Answer: A deliberation on the contexts
of 6:121 and 5:5 reveals that the condition imposed by 6:121 (that is Allah’s
name should be positively taken on slaughtering an animal) is a universal
principle and the food of the People of the Book can only be eaten if, besides
other conditions, it also fulfils this condition. These other conditions are
stated at various places in the Qur’ān. To quote Sūrah Baqarah:
Believers! Eat of the good things
that We have provided for you and be grateful to Allah if it is Him you worship.
He has only forbidden you dead meat and blood and the flesh of swine and that on
which any name other than Allah has been invoked. (2:172-3)
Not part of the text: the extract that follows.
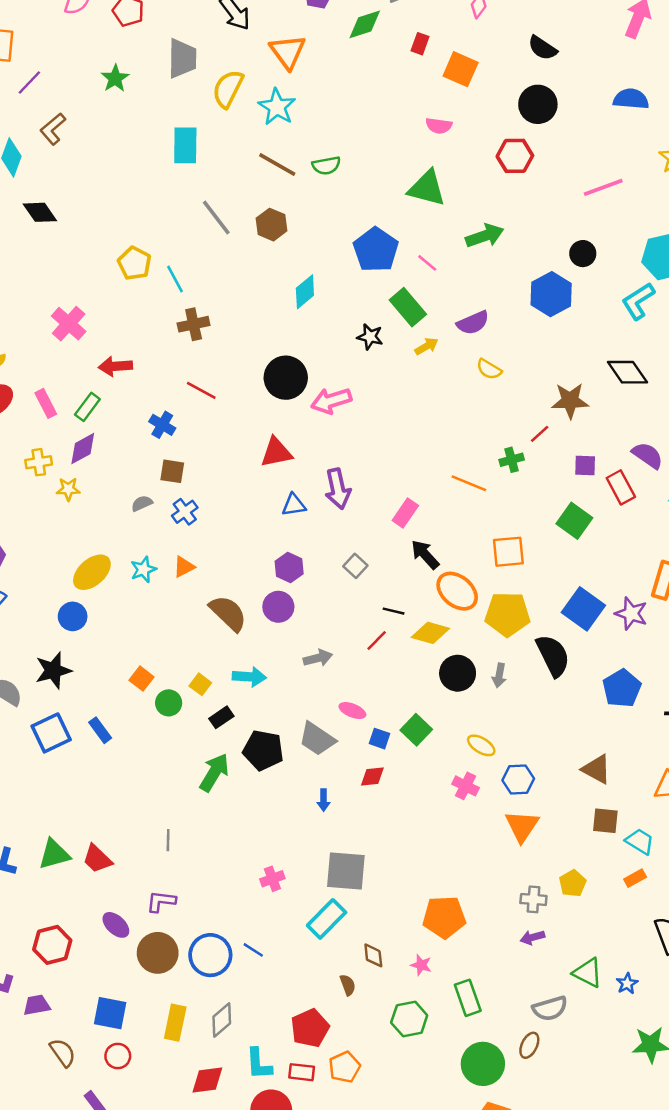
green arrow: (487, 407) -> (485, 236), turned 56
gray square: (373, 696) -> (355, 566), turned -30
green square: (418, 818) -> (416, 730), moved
In other words, just as swine, dead
meat, blood, meat on which some other name has been taken cannot be eaten from
the tables of the People of the Book, similarly meat on which Allah’s name has
not been positively taken cannot be eaten from them.
It needs to be appreciated
that 5:5 has a specific background which makes it a verse that cannot be taken
independently. Until this verse was revealed, the food of the People of the Book
was forbidden for the Muslims. The reason for this was that many lawful edibles
had been made unlawful for them by Allah as a means to punish them for their
stubbornness. Similarly, they
themselves had made unlawful for themselves edibles which were originally lawful
for them like the camel.
Consequently, after the list of lawful and the unlawful edibles was set right by
the Prophet (sws), then only were the Muslims allowed to eat from their tables.